* [WHAT IS REQUIRED] Exactly as written, transcribe the data that follows.

* [Stored data entries]
______________________________

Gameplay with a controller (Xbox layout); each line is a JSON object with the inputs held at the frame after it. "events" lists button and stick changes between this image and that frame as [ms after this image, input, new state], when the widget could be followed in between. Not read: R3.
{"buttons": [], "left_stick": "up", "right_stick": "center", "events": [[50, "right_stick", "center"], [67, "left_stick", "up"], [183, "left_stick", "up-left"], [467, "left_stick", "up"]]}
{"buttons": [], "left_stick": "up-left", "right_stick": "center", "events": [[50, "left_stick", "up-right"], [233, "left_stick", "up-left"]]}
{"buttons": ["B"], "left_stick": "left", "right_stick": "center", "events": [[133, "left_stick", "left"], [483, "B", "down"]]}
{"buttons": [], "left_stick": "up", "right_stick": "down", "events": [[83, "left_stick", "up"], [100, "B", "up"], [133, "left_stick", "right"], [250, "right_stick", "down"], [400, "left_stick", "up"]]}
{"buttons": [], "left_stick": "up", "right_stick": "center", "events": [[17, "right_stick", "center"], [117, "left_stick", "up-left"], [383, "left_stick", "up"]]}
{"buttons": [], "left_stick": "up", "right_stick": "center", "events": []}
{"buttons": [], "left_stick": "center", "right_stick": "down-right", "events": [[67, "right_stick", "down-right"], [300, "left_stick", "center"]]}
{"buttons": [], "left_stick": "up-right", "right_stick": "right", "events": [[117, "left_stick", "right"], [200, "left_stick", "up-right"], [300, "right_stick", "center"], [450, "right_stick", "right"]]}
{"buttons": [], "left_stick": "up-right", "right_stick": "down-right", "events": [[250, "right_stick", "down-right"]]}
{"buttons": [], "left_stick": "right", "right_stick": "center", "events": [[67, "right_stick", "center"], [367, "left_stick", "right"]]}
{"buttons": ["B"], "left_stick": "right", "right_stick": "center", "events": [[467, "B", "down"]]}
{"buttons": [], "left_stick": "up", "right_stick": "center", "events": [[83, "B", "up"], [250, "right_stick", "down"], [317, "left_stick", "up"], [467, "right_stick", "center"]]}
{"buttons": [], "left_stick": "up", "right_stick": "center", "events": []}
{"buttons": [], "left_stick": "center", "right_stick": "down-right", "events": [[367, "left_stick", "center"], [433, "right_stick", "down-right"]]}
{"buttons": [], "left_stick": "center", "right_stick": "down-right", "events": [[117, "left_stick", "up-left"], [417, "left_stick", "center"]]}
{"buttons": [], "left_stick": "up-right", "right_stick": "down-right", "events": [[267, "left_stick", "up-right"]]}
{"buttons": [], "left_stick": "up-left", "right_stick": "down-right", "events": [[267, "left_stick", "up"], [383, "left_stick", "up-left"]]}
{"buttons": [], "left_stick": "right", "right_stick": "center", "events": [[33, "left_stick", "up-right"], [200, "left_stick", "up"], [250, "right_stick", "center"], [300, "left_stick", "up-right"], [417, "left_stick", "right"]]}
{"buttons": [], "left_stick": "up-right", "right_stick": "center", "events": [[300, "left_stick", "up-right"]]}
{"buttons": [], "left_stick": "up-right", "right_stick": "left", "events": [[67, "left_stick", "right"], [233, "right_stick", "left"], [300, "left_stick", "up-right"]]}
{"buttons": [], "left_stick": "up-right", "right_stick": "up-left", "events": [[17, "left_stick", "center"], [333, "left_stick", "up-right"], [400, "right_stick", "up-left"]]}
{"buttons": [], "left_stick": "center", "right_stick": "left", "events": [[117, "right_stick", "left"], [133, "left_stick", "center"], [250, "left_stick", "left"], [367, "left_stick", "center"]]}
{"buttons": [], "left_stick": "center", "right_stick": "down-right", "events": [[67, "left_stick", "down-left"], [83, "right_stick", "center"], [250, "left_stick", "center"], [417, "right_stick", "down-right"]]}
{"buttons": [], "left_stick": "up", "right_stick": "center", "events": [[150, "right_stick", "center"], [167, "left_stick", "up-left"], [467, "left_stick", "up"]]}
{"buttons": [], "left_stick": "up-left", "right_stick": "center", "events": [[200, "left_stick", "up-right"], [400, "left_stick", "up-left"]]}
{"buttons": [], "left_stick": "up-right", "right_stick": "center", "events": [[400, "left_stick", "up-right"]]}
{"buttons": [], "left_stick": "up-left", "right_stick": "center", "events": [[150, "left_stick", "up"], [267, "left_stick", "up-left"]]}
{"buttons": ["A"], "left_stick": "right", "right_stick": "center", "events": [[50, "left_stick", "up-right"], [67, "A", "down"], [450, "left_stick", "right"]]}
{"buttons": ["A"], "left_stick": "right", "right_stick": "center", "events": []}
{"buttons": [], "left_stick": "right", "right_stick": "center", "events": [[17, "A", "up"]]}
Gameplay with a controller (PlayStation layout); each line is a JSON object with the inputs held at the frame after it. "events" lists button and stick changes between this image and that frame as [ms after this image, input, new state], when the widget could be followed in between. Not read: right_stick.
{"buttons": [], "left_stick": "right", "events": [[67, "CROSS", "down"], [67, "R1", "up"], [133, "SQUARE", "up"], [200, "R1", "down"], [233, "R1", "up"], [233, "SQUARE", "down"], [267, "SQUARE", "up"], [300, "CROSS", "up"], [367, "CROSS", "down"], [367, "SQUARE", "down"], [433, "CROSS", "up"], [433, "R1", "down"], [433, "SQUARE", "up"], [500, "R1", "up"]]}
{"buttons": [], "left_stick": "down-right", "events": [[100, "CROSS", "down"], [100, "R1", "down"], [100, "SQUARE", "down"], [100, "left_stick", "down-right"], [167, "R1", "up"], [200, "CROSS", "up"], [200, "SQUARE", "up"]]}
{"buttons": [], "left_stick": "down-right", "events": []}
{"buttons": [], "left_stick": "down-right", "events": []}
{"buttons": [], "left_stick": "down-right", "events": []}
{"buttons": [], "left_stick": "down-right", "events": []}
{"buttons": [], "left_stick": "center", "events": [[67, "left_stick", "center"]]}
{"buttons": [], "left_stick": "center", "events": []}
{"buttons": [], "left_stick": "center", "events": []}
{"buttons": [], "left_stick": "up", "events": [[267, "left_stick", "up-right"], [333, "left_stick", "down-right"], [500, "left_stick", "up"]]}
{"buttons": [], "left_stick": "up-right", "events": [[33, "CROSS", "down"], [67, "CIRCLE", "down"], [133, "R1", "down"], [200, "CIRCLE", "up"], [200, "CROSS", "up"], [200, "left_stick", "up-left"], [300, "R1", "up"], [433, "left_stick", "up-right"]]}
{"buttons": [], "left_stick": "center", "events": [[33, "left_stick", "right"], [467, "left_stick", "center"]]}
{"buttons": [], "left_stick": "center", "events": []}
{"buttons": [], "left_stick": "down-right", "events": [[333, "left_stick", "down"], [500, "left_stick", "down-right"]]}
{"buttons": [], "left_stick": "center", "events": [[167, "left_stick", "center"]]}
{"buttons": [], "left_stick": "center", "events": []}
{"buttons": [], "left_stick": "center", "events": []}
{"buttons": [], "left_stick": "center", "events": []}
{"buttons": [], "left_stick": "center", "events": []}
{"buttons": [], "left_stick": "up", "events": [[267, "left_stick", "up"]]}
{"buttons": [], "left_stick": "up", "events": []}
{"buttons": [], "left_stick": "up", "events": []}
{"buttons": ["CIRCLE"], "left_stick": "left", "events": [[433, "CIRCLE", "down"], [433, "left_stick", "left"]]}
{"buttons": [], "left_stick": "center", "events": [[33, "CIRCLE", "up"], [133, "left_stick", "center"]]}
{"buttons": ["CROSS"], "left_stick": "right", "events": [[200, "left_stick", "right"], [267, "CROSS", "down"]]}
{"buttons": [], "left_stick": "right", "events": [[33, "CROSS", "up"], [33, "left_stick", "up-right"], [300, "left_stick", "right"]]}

______________________________

* [TASK ANSWER]
Gameplay with a controller (Xbox layout); each line is a JSON object with the inputs held at the frame after it. "events" lists button and stick changes between this image and that frame as [ms after this image, input, new state], when the widget could be followed in between. Not read: R3.
{"buttons": [], "left_stick": "up", "right_stick": "center", "events": [[50, "right_stick", "center"], [67, "left_stick", "up"], [183, "left_stick", "up-left"], [467, "left_stick", "up"]]}
{"buttons": [], "left_stick": "up-left", "right_stick": "center", "events": [[50, "left_stick", "up-right"], [233, "left_stick", "up-left"]]}
{"buttons": ["B"], "left_stick": "left", "right_stick": "center", "events": [[133, "left_stick", "left"], [483, "B", "down"]]}
{"buttons": [], "left_stick": "up", "right_stick": "down", "events": [[83, "left_stick", "up"], [100, "B", "up"], [133, "left_stick", "right"], [250, "right_stick", "down"], [400, "left_stick", "up"]]}
{"buttons": [], "left_stick": "up", "right_stick": "center", "events": [[17, "right_stick", "center"], [117, "left_stick", "up-left"], [383, "left_stick", "up"]]}
{"buttons": [], "left_stick": "up", "right_stick": "center", "events": []}
{"buttons": [], "left_stick": "center", "right_stick": "down-right", "events": [[67, "right_stick", "down-right"], [300, "left_stick", "center"]]}
{"buttons": [], "left_stick": "up-right", "right_stick": "right", "events": [[117, "left_stick", "right"], [200, "left_stick", "up-right"], [300, "right_stick", "center"], [450, "right_stick", "right"]]}
{"buttons": [], "left_stick": "up-right", "right_stick": "down-right", "events": [[250, "right_stick", "down-right"]]}
{"buttons": [], "left_stick": "right", "right_stick": "center", "events": [[67, "right_stick", "center"], [367, "left_stick", "right"]]}
{"buttons": ["B"], "left_stick": "right", "right_stick": "center", "events": [[467, "B", "down"]]}
{"buttons": [], "left_stick": "up", "right_stick": "center", "events": [[83, "B", "up"], [250, "right_stick", "down"], [317, "left_stick", "up"], [467, "right_stick", "center"]]}
{"buttons": [], "left_stick": "up", "right_stick": "center", "events": []}
{"buttons": [], "left_stick": "center", "right_stick": "down-right", "events": [[367, "left_stick", "center"], [433, "right_stick", "down-right"]]}
{"buttons": [], "left_stick": "center", "right_stick": "down-right", "events": [[117, "left_stick", "up-left"], [417, "left_stick", "center"]]}
{"buttons": [], "left_stick": "up-right", "right_stick": "down-right", "events": [[267, "left_stick", "up-right"]]}
{"buttons": [], "left_stick": "up-left", "right_stick": "down-right", "events": [[267, "left_stick", "up"], [383, "left_stick", "up-left"]]}
{"buttons": [], "left_stick": "right", "right_stick": "center", "events": [[33, "left_stick", "up-right"], [200, "left_stick", "up"], [250, "right_stick", "center"], [300, "left_stick", "up-right"], [417, "left_stick", "right"]]}
{"buttons": [], "left_stick": "up-right", "right_stick": "center", "events": [[300, "left_stick", "up-right"]]}
{"buttons": [], "left_stick": "up-right", "right_stick": "left", "events": [[67, "left_stick", "right"], [233, "right_stick", "left"], [300, "left_stick", "up-right"]]}
{"buttons": [], "left_stick": "up-right", "right_stick": "up-left", "events": [[17, "left_stick", "center"], [333, "left_stick", "up-right"], [400, "right_stick", "up-left"]]}
{"buttons": [], "left_stick": "center", "right_stick": "left", "events": [[117, "right_stick", "left"], [133, "left_stick", "center"], [250, "left_stick", "left"], [367, "left_stick", "center"]]}
{"buttons": [], "left_stick": "center", "right_stick": "down-right", "events": [[67, "left_stick", "down-left"], [83, "right_stick", "center"], [250, "left_stick", "center"], [417, "right_stick", "down-right"]]}
{"buttons": [], "left_stick": "up", "right_stick": "center", "events": [[150, "right_stick", "center"], [167, "left_stick", "up-left"], [467, "left_stick", "up"]]}
{"buttons": [], "left_stick": "up-left", "right_stick": "center", "events": [[200, "left_stick", "up-right"], [400, "left_stick", "up-left"]]}
{"buttons": [], "left_stick": "up-right", "right_stick": "center", "events": [[400, "left_stick", "up-right"]]}
{"buttons": [], "left_stick": "up-left", "right_stick": "center", "events": [[150, "left_stick", "up"], [267, "left_stick", "up-left"]]}
{"buttons": ["A"], "left_stick": "right", "right_stick": "center", "events": [[50, "left_stick", "up-right"], [67, "A", "down"], [450, "left_stick", "right"]]}
{"buttons": ["A"], "left_stick": "right", "right_stick": "center", "events": []}
{"buttons": [], "left_stick": "right", "right_stick": "center", "events": [[17, "A", "up"]]}
Gameplay with a controller (PlayStation layout); each line is a JSON object with the inputs held at the frame after it. "events" lists button and stick changes between this image and that frame as [ms after this image, input, new state], when the widget could be followed in between. Not read: right_stick.
{"buttons": [], "left_stick": "right", "events": [[67, "CROSS", "down"], [67, "R1", "up"], [133, "SQUARE", "up"], [200, "R1", "down"], [233, "R1", "up"], [233, "SQUARE", "down"], [267, "SQUARE", "up"], [300, "CROSS", "up"], [367, "CROSS", "down"], [367, "SQUARE", "down"], [433, "CROSS", "up"], [433, "R1", "down"], [433, "SQUARE", "up"], [500, "R1", "up"]]}
{"buttons": [], "left_stick": "down-right", "events": [[100, "CROSS", "down"], [100, "R1", "down"], [100, "SQUARE", "down"], [100, "left_stick", "down-right"], [167, "R1", "up"], [200, "CROSS", "up"], [200, "SQUARE", "up"]]}
{"buttons": [], "left_stick": "down-right", "events": []}
{"buttons": [], "left_stick": "down-right", "events": []}
{"buttons": [], "left_stick": "down-right", "events": []}
{"buttons": [], "left_stick": "down-right", "events": []}
{"buttons": [], "left_stick": "center", "events": [[67, "left_stick", "center"]]}
{"buttons": [], "left_stick": "center", "events": []}
{"buttons": [], "left_stick": "center", "events": []}
{"buttons": [], "left_stick": "up", "events": [[267, "left_stick", "up-right"], [333, "left_stick", "down-right"], [500, "left_stick", "up"]]}
{"buttons": [], "left_stick": "up-right", "events": [[33, "CROSS", "down"], [67, "CIRCLE", "down"], [133, "R1", "down"], [200, "CIRCLE", "up"], [200, "CROSS", "up"], [200, "left_stick", "up-left"], [300, "R1", "up"], [433, "left_stick", "up-right"]]}
{"buttons": [], "left_stick": "center", "events": [[33, "left_stick", "right"], [467, "left_stick", "center"]]}
{"buttons": [], "left_stick": "center", "events": []}
{"buttons": [], "left_stick": "down-right", "events": [[333, "left_stick", "down"], [500, "left_stick", "down-right"]]}
{"buttons": [], "left_stick": "center", "events": [[167, "left_stick", "center"]]}
{"buttons": [], "left_stick": "center", "events": []}
{"buttons": [], "left_stick": "center", "events": []}
{"buttons": [], "left_stick": "center", "events": []}
{"buttons": [], "left_stick": "center", "events": []}
{"buttons": [], "left_stick": "up", "events": [[267, "left_stick", "up"]]}
{"buttons": [], "left_stick": "up", "events": []}
{"buttons": [], "left_stick": "up", "events": []}
{"buttons": ["CIRCLE"], "left_stick": "left", "events": [[433, "CIRCLE", "down"], [433, "left_stick", "left"]]}
{"buttons": [], "left_stick": "center", "events": [[33, "CIRCLE", "up"], [133, "left_stick", "center"]]}
{"buttons": ["CROSS"], "left_stick": "right", "events": [[200, "left_stick", "right"], [267, "CROSS", "down"]]}
{"buttons": [], "left_stick": "right", "events": [[33, "CROSS", "up"], [33, "left_stick", "up-right"], [300, "left_stick", "right"]]}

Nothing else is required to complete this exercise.